El plazo comenzará a contarse desde la fecha del contrato o desde la puesta a disposición del inmueble a favor del arrendatario si esta fuera posterior.

Se entenderán celebrados por un año los arrendamientos en los que no se haya estipulado plazo de duración o éste sea indeterminado y todo ello sin perjuicio de los derechos del arrendatario a la prorroga anual hasta los cinco años.

No obstante, lo anterior existen situaciones en las que la propiedad del inmueble, es decir, el arrendador hace constar al tiempo de la celebración del contrato de forma expresa la necesidad de ocupar la vivienda para el mismo antes del transcurso de los cinco años y todo ello para convertirlo en su vivienda permanente.

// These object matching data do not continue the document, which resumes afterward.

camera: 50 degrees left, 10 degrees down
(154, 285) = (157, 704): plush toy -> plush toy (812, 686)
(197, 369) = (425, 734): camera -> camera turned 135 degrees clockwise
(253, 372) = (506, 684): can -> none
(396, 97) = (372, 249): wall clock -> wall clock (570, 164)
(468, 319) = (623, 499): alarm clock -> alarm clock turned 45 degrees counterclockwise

Por tanto, esta prórroga tácita, no opera si llegado el vencimiento del plazo contractual y una vez transcurrido como mínimo cinco años, el arrendador notifica a la otra parte con mes de antelación, su voluntad de no prorrogarlo o renovar.

¿PERO QUE SUCEDE CUANDO AL TIEMPO DE CELEBRACIÓN DEL CONTRATO, EL PROPIETARIO NECESITA OCUPAR LA VIVIENDA ARRENDADA PARA SU USO PERMANENTE?

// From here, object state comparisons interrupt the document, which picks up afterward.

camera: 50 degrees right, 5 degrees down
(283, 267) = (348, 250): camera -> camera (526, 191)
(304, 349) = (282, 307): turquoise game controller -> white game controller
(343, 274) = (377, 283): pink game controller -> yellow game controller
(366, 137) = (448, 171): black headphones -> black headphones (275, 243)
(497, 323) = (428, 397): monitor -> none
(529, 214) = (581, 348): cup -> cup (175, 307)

Esta causa de necesidad, deberá expresarse siempre de forma expresa en el propio contrato de arrendamiento y no puede describirse como una necesidad previsible y genérica.

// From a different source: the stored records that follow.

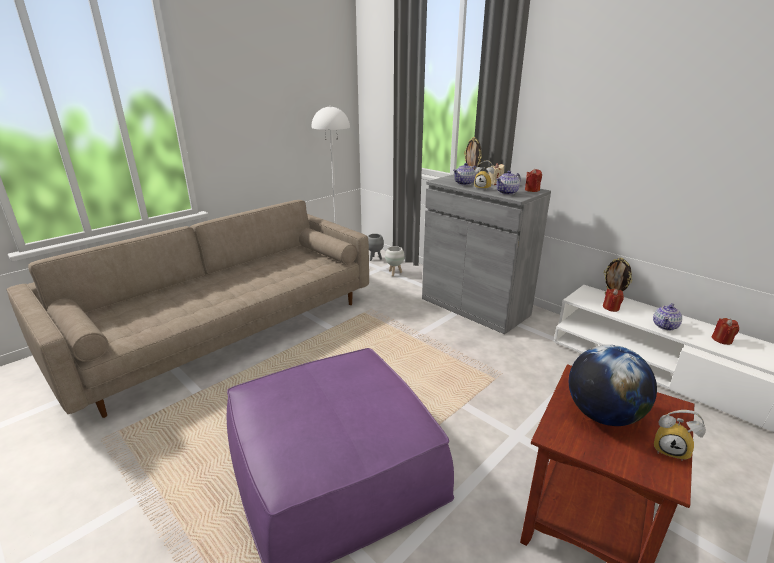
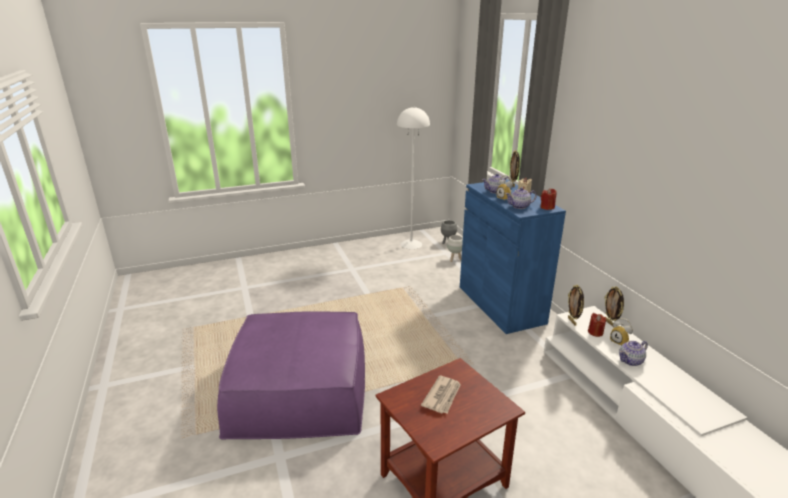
camera: 25 degrees right, 0 degrees up
(224, 330) = (293, 277): beige sofa -> none
(474, 306) = (500, 304): grey cabinet -> blue cabinet
(583, 303) = (572, 321): none -> picture frame
(602, 415) = (442, 396): globe -> newspaper
(671, 450) = (464, 431): alarm clock -> alarm clock (620, 342)
(722, 340) = (676, 387): red candle -> none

Únicamente se admite, la necesidad propia del arrendador y que esta necesidad futura se conozca en el momento del otorgamiento del contrato.

La LAU excluye las necesidades sobrevenidas con la finalidad de evitar inseguridad jurídica que desvirtúen el régimen de los arrendamientos.

La filosofía de la actual ley de arrendamientos urbanos de 1994, ha sido la de eliminar las cláusulas de necesidad prórroga forzosa, pero creando igualmente un sistema de libertad contractual sobre las cláusulas del contrato.

No obstante consciente la ley, de las necesidades que se pueden crear y para salvar las necesidades de utilización propia por parte del arrendador, pero evitando los abusos injustificados, se limita la posibilidad de acceso a las misma.

Por tanto, los motivos por los cuales no procederá la prórroga obligatoria del contrato, por necesidad de vivienda del propietario, deberán ser conocidos al tiempo de celebración del contrato, no pudiéndose en ningún caso ser previsiones genéricas de una hipotética necesidad.

En conclusión, las cláusulas que establecen la necesidad de ocupación de la vivienda por parte del propietario antes de los cincos años, deberán ser establecidas con carácter previa en el contrato inicial, pero concretando la causa, por ejemplo, que en el curso académico siguiente tendré que utilizar el piso por venir a estudiar a la Universidad de Zaragoza o partir de año 2014 comenzare a vivir permanentemente con mi pareja en piso arrendado.

Por tanto, serán ineficaces, las cláusulas que no tengan los requisitos exigidos para su existencia, validez y eficacia.